Amazon Redshift Spectrum
Redshift is a data-warehousing tool that queries S3 directly. It has been usefully benchmarked against the 3x main contenders for pole position, in this cogent research (updated annually) by George at FiveTran (“a data pipeline that syncs data from apps, databases and file stores into customers’ data warehouses”); whilst they found no warehouse was dramatically differentiated from the others, there are elements of Redshift which make it stand out for particular applications & contexts:
- Useful blend of managed vs fully serverless (with BigQuery being the only truly serverless)
- Redshift Spectrum which
Over the last two years, the major cloud data warehouses have been in a near-tie for performance. Redshift and BigQuery have both evolved their user experience to be more similar to Snowflake. The market is converging around two key principles: separation of compute and storage, and flat-rate pricing that can “spike” to handle intermittent workloads.

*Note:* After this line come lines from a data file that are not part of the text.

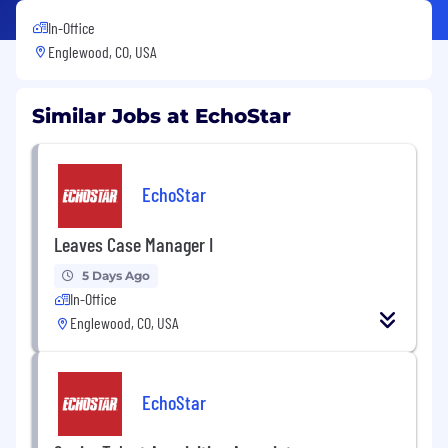
In-Office
Englewood, CO, USA
Similar Jobs at EchoStar
EchoStar
Leaves Case Manager I
5 Days Ago
In-Office
Englewood, CO, USA
EchoStar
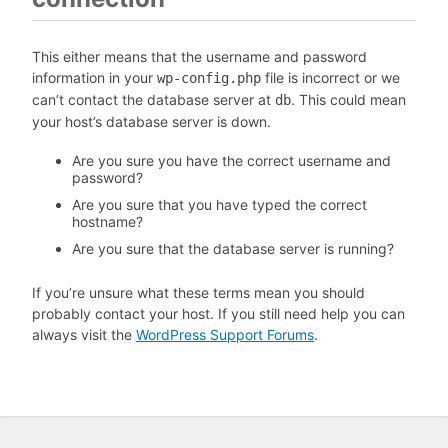
This either means that the username and password
information in your
file is incorrect or we
wp-config.php
can’t contact the database server at
. This could mean
db
your host’s database server is down.
Are you sure you have the correct username and
password?
Are you sure that you have typed the correct
hostname?
Are you sure that the database server is running?
If you’re unsure what these terms mean you should
probably contact your host. If you still need help you can
always visit the
WordPress Support Forums
.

Leter, specifically on Redshift and “RA3” (announced in this video):
Pre-RA3 Redshift is somewhat more fully managed, but still requires the user to configure individual compute clusters with a fixed amount of memory, compute and storage. Redshift RA3 brings Redshift closer to the user experience of Snowflake by separating compute from storage.
I can’t work out what the acronym RA3 stand for but the nodes are built on AWS Nitro System and feature high bandwidth networking & performance, “indistinguishable from bare metal” according to this source.
The “getting started” sequence for Redshift has a few notable errors:
- filename date2008_pipe.txt instead of the advised date_pipe.txt
- delimiter “\t” in sales_tab.txt instead of the advised “|”
- date format “D/M/YYYY hh:mm:ss” instead of the advised “YYYY-MM-DD hh:mm:ss”; I resolved this using Google Sheets as follows
=filter(
arrayformula(
if(
j:j=””,,text(datevalue(j:j),”YYYY-MM-DD “)&right(j:j,8)
)
)
,a:a<>””)
The “getting started” sequence for Redshift Spectrum has a few notable errors:
- row count 172456 instead of the advised 172462
But it works enough to be able to demonstrate the chief best practice: “keep your larger fact tables in Amazon S3 and your smaller dimension tables in Amazon Redshift”.